Matthew Barney’s Time Has Come Again
Something curious happened to Matthew Barney over the last 15 years: He became underrated.
The artist spent the 1990s crafting strange, gooey collisions of athletic resistance and body horror. His early “Cremaster Cycle” (1994-2002), an ever-growing system of films, sculptures and photographs culminating at the Guggenheim Museum when he was just 35, seemed to ratify his place at the pinnacle of new American art.
But he struggled, for nearly a decade afterward, with the immense “River of Fundament” (2007-2014), a lumbering marriage of ancient Egyptian myth and American car culture. Time passed. Tastes changed. Museums indulged in a Barney-phobic vogue for sculpture that was unmonumental, provisional and both physically and intellectually flimsy.
Barney’s approach, though, like the petroleum jelly he sculpted in his early days, did not stay fixed. Quietly, he devised daring new methods of bronze casting. Privately, he invited younger artists to reimagine his early performances with bungee cords and harnesses. Now in his 50s, Barney has been doing the best work of his career.
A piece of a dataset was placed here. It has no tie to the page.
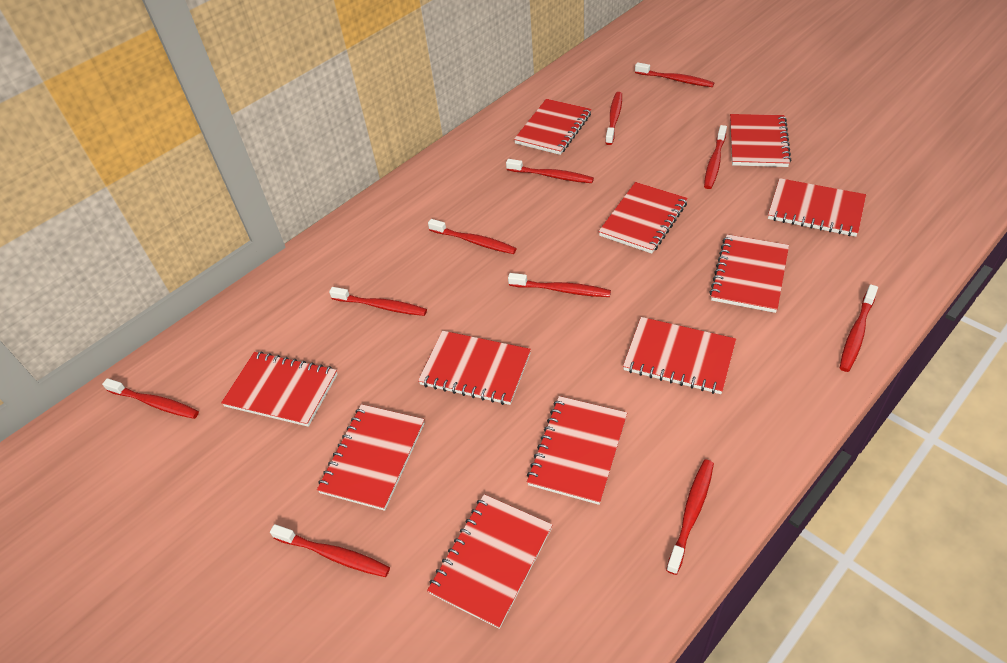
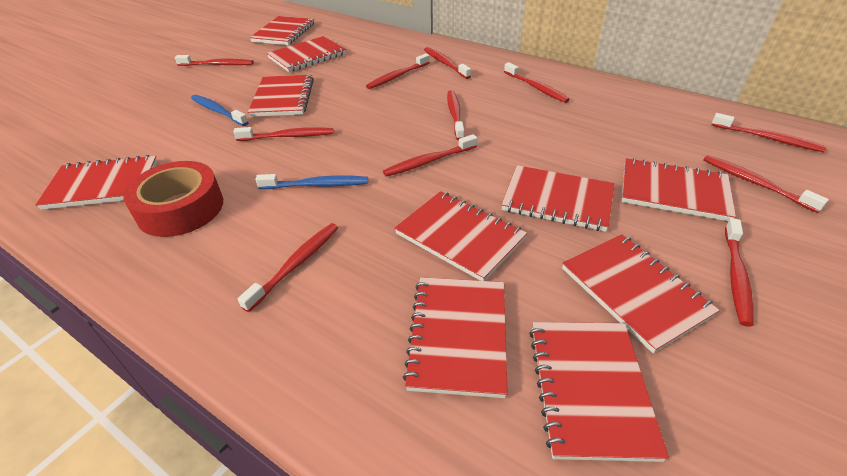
blue toothbrush: 0 -> 2
red notebook: 11 -> 10
red tape: 0 -> 1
The sublime “Redoubt” (2019) and melancholy “Secondary” (2023) rechanneled Barney’s early interest in sport and his gaze on the American northwest into new media, such as electroplates and ceramics. Both projects revitalized his multimedia practice by introducing the new element of dance — specifically of contact improvisation, which requires performers to rebalance their movements in response to their partners. What emerged has been more delicate, more subdued, more generous and more at liberty than any of his youthful plastinations.
The “Secondary” project is currently the subject of a major show at the Cartier Foundation in Paris. Here in New York, at Gladstone Gallery for a few more days, an exhibition of related sculptures and videos reveals the freer Barney you may have missed.